----- Dataset records -----

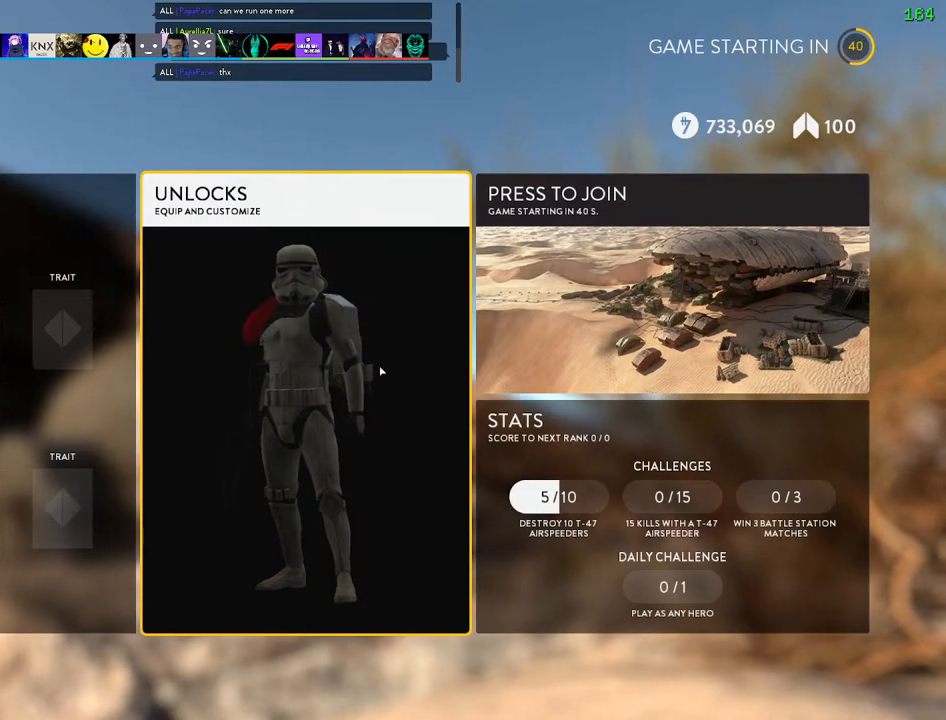
{"keys": ["w"], "mouse": [], "events": []}
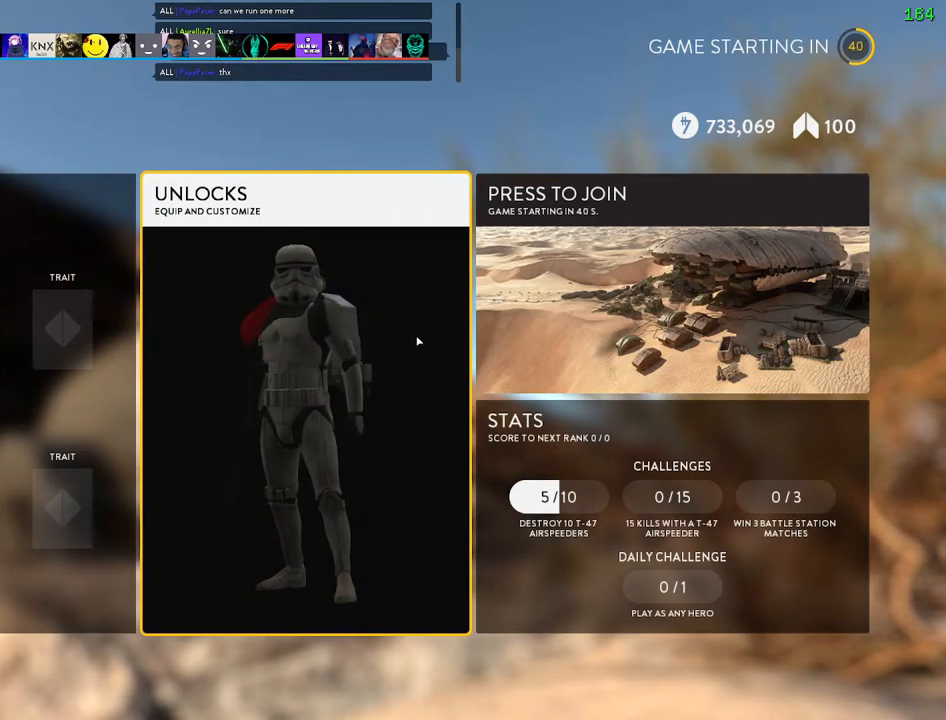
{"keys": ["w"], "mouse": [], "events": []}
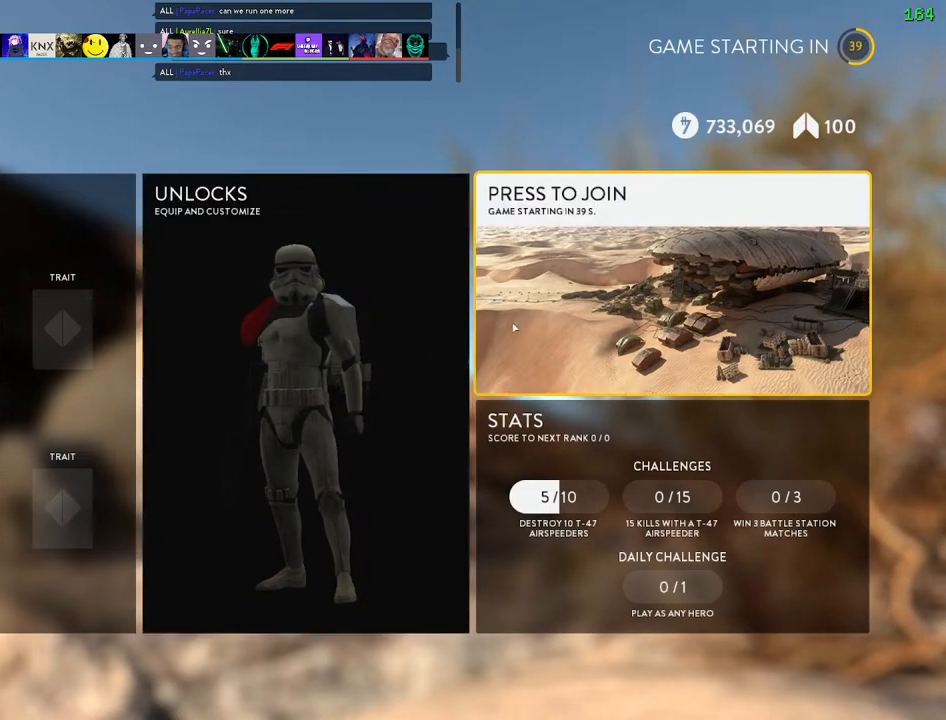
{"keys": ["w"], "mouse": [], "events": []}
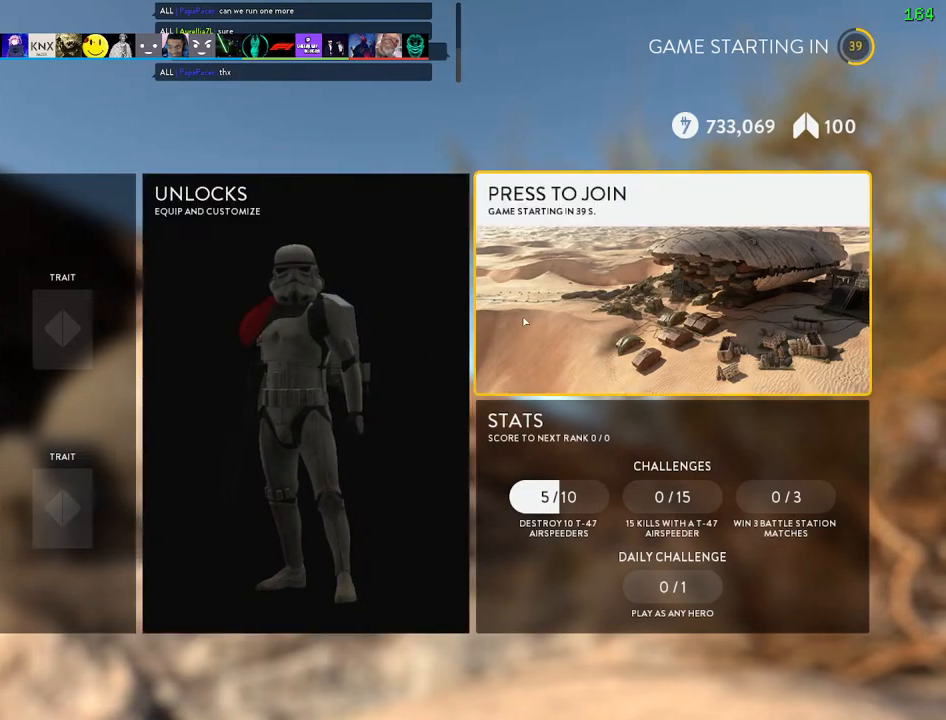
{"keys": ["w"], "mouse": [], "events": []}
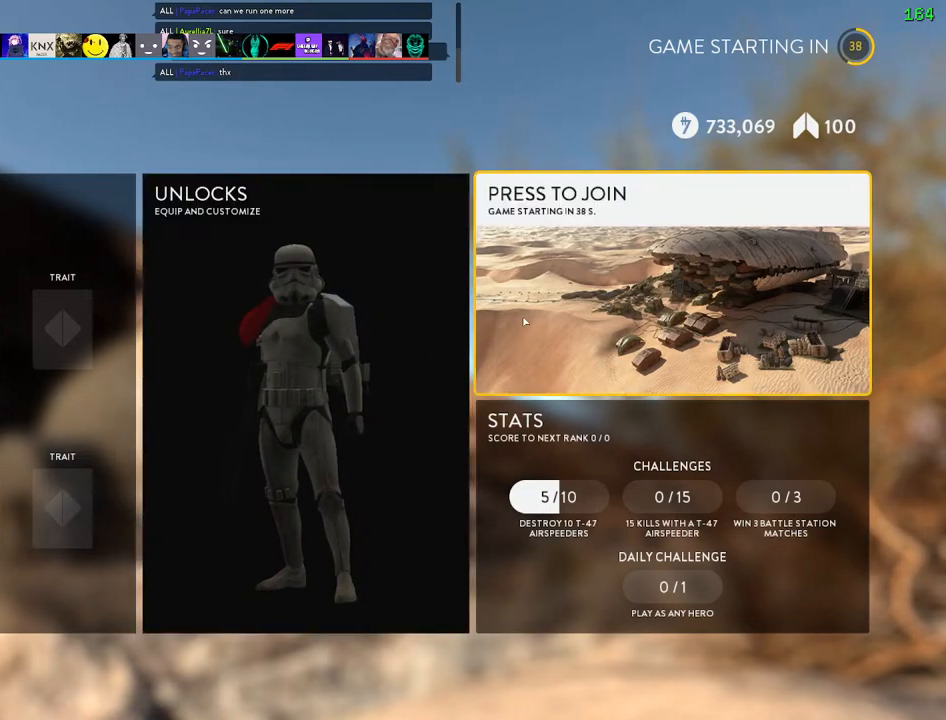
{"keys": ["w"], "mouse": [], "events": []}
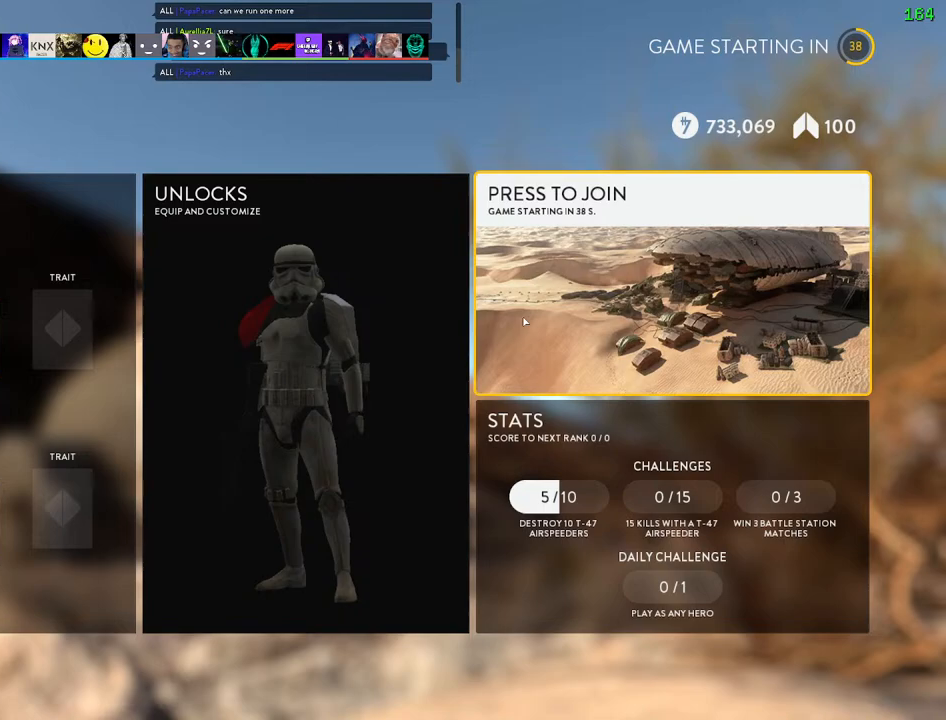
{"keys": ["w"], "mouse": [], "events": []}
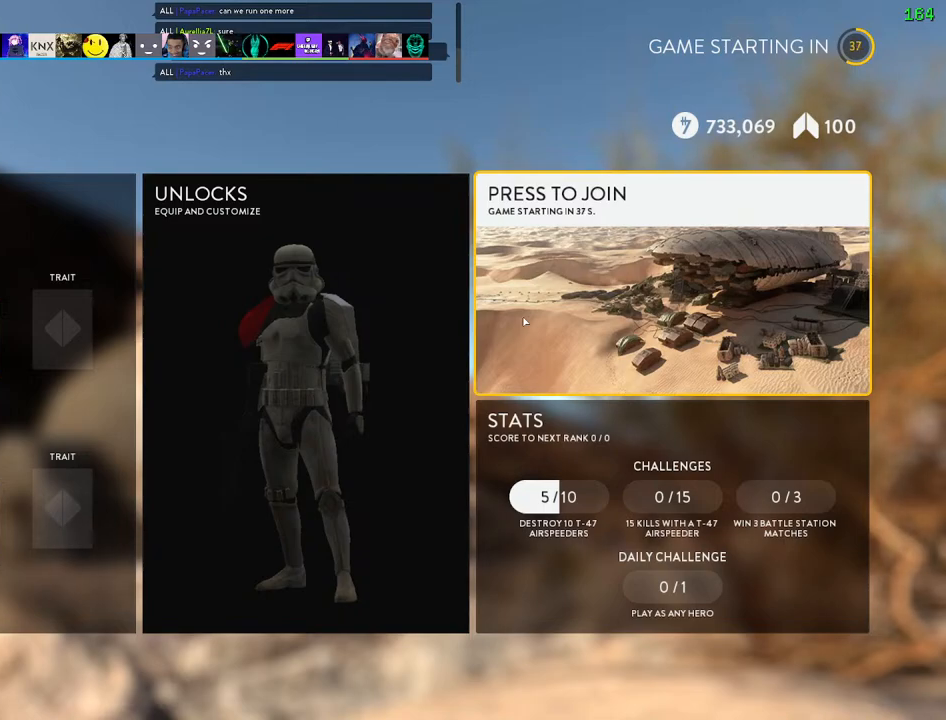
{"keys": [], "mouse": [], "events": [[67, "mouse_left", "down"], [117, "w", "up"], [150, "mouse_left", "up"]]}
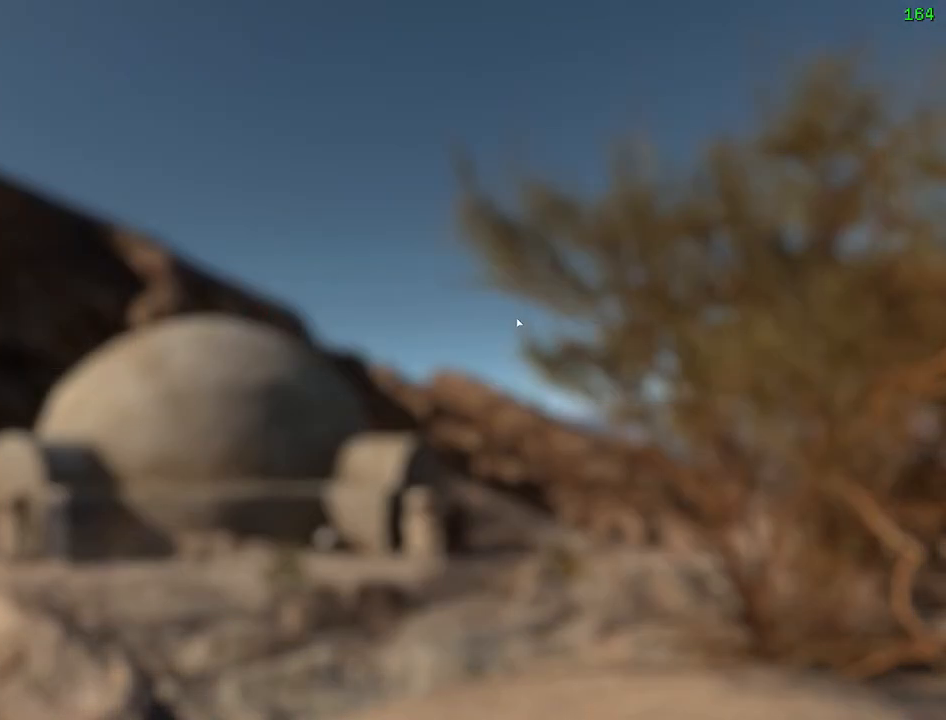
{"keys": [], "mouse": [], "events": []}
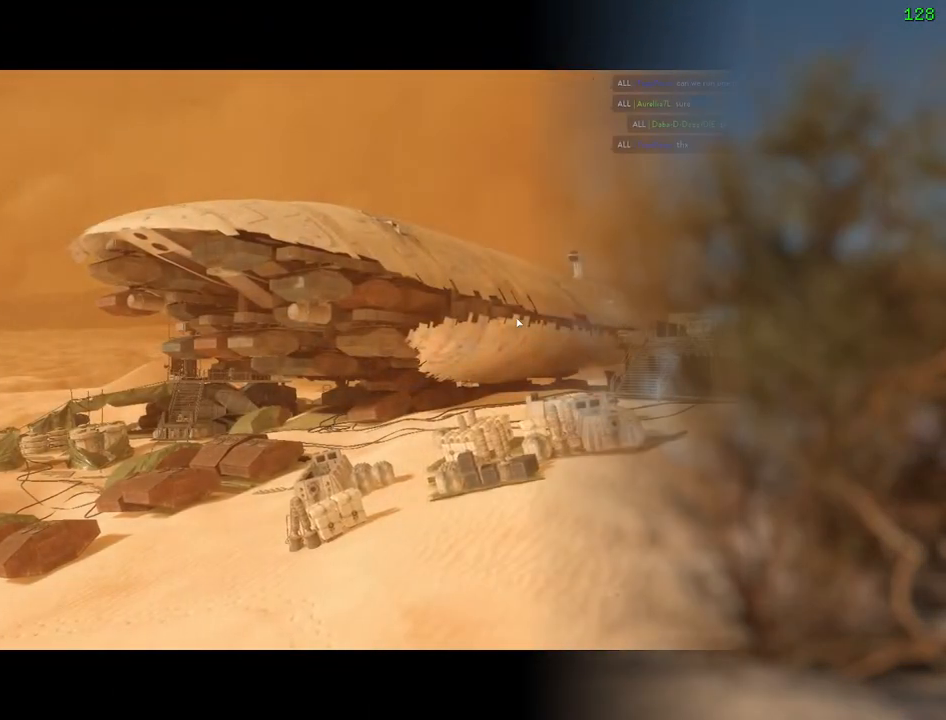
{"keys": [], "mouse": [], "events": []}
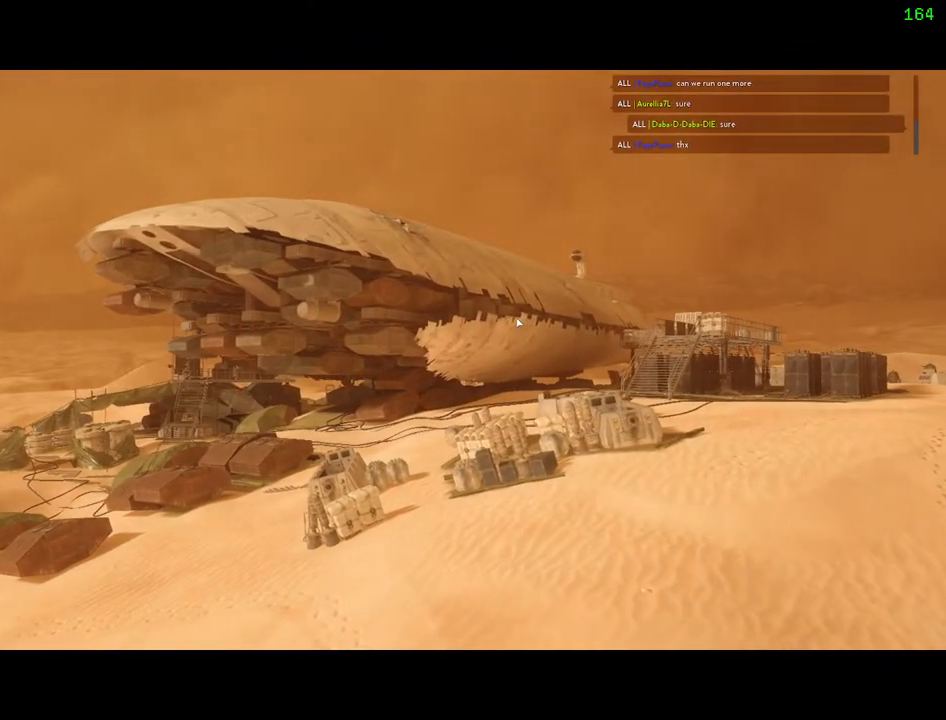
{"keys": [], "mouse": [], "events": []}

-----

### [Activity]
An exact copy of the records is required. Pictures do not belong in it.

### [Final answer]
{"keys": ["w"], "mouse": [], "events": []}
{"keys": ["w"], "mouse": [], "events": []}
{"keys": ["w"], "mouse": [], "events": []}
{"keys": ["w"], "mouse": [], "events": []}
{"keys": ["w"], "mouse": [], "events": []}
{"keys": ["w"], "mouse": [], "events": []}
{"keys": [], "mouse": [], "events": [[67, "mouse_left", "down"], [117, "w", "up"], [150, "mouse_left", "up"]]}
{"keys": [], "mouse": [], "events": []}
{"keys": [], "mouse": [], "events": []}
{"keys": [], "mouse": [], "events": []}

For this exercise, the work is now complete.